» BRIEF
The result should be an exact copy of the entries that follow, with no pictures included.

» AVAILABLE RECORDS
_____

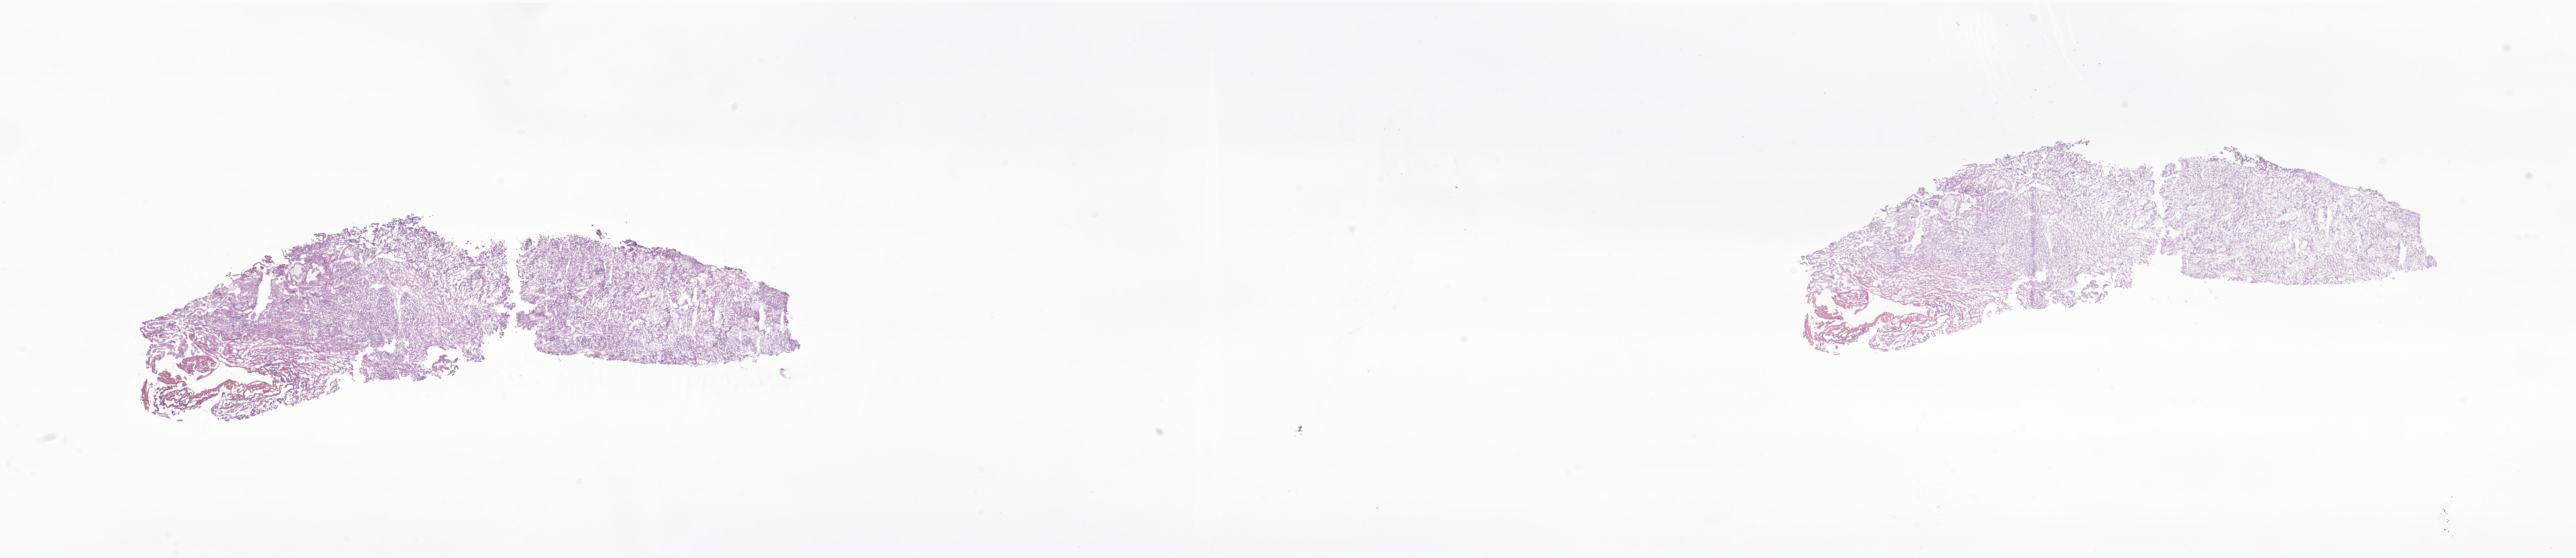
Hematoxylin and eosin (H&E) whole-slide image of tumor tissue from the brain, whole scanned area (about 34.0 x 7.4 mm) shown as a low-resolution overview. Cryosection (OCT / tissue freezing medium). Patient: male, age 138 months.
Diagnosis (ICD-O-3 morphology term): Ependymoma, NOS.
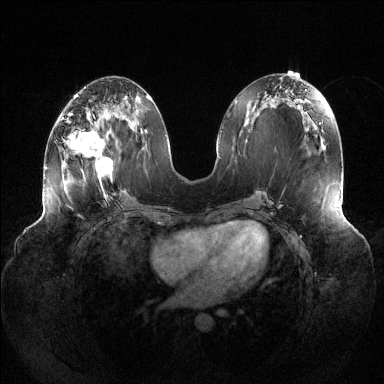
Breast MRI (dynamic contrast-enhanced), one axial slice. Position 56 of 144 along the scan axis. Dynamic contrast-enhanced series, time point 2 of 6 at this slice position (early post-contrast). 1.5 T. TE 1.5 ms, TR 4.6 ms. 1.2 mm slice thickness. 384 × 384 image matrix, field of view 430 × 430 mm. Female patient.
Structures marked on this image (semi-automatically segmented with operator editing):
- enhancing-tissue mask used for the functional tumour volume (all voxels passing the contrast-enhancement thresholds inside the analysis volume; usually the tumour): bounding box (x1, y1, x2, y2) in pixels: (62, 109, 112, 191)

_____

» PROBLEM SOLUTION
Hematoxylin and eosin (H&E) whole-slide image of tumor tissue from the brain, whole scanned area (about 34.0 x 7.4 mm) shown as a low-resolution overview. Cryosection (OCT / tissue freezing medium). Patient: male, age 138 months.
Diagnosis (ICD-O-3 morphology term): Ependymoma, NOS.
Breast MRI (dynamic contrast-enhanced), one axial slice. Position 56 of 144 along the scan axis. Dynamic contrast-enhanced series, time point 2 of 6 at this slice position (early post-contrast). 1.5 T. TE 1.5 ms, TR 4.6 ms. 1.2 mm slice thickness. 384 × 384 image matrix, field of view 430 × 430 mm. Female patient.
Structures marked on this image (semi-automatically segmented with operator editing):
- enhancing-tissue mask used for the functional tumour volume (all voxels passing the contrast-enhancement thresholds inside the analysis volume; usually the tumour): bounding box (x1, y1, x2, y2) in pixels: (62, 109, 112, 191)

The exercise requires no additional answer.